The required lines are those that contain "Economy"; pull them out of the data and copy them.

Entries supplied Start Marker

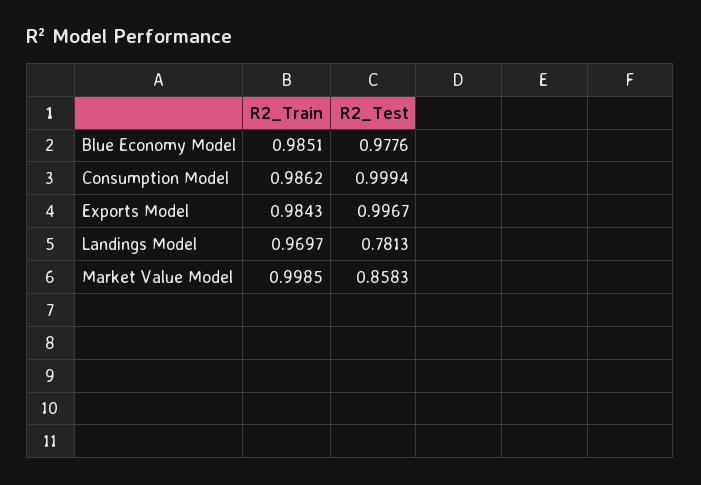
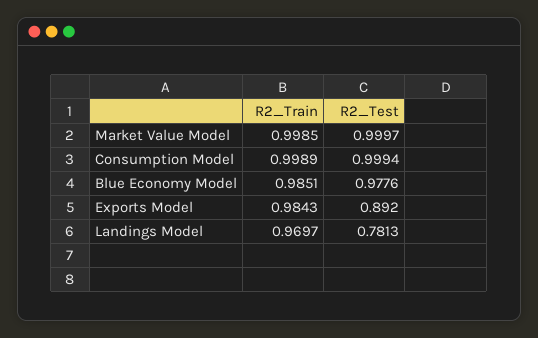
  {
    "R2_Train": {
      "Blue Economy Model": 0.9851,
-     "Consumption Model": 0.9862,
+     "Consumption Model": 0.9989,
      "Exports Model": 0.9843,
      "Landings Model": 0.9697,
      "Market Value Model": 0.9985
    },
    "R2_Test": {
      "Blue Economy Model": 0.9776,
      "Consumption Model": 0.9994,
-     "Exports Model": 0.9967,
+     "Exports Model": 0.892,
      "Landings Model": 0.7813,
-     "Market Value Model": 0.8583
+     "Market Value Model": 0.9997
    }
  }

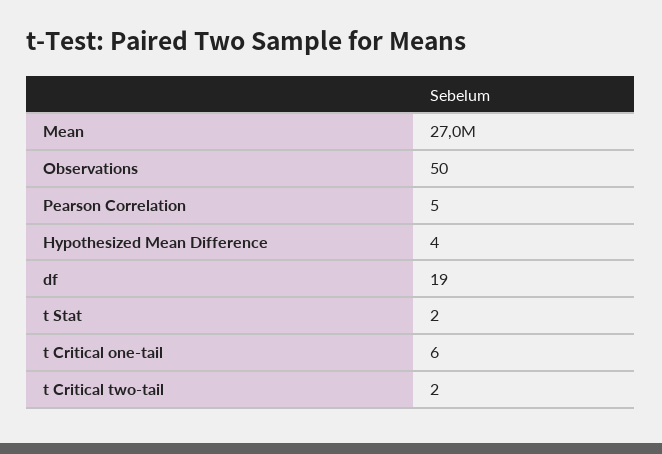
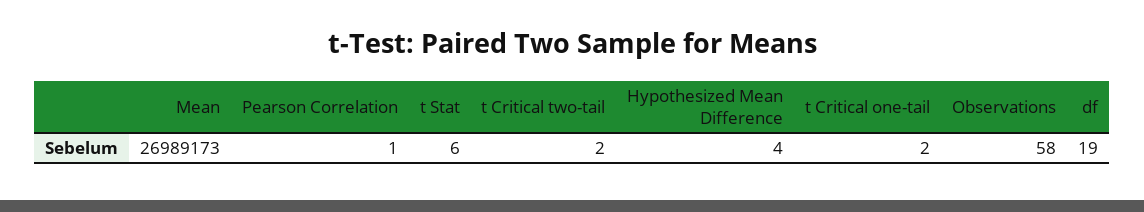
  {
    "Mean": 26989173,
-   "Observations": 50,
+   "Observations": 58,
-   "Pearson Correlation": 5,
+   "Pearson Correlation": 1,
    "Hypothesized Mean Difference": 4,
    "df": 19,
-   "t Stat": 2,
+   "t Stat": 6,
-   "t Critical one-tail": 6,
+   "t Critical one-tail": 2,
    "t Critical two-tail": 2
  }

Entries supplied End Marker

_Your solution_:
      "Blue Economy Model": 0.9851,
      "Blue Economy Model": 0.9776,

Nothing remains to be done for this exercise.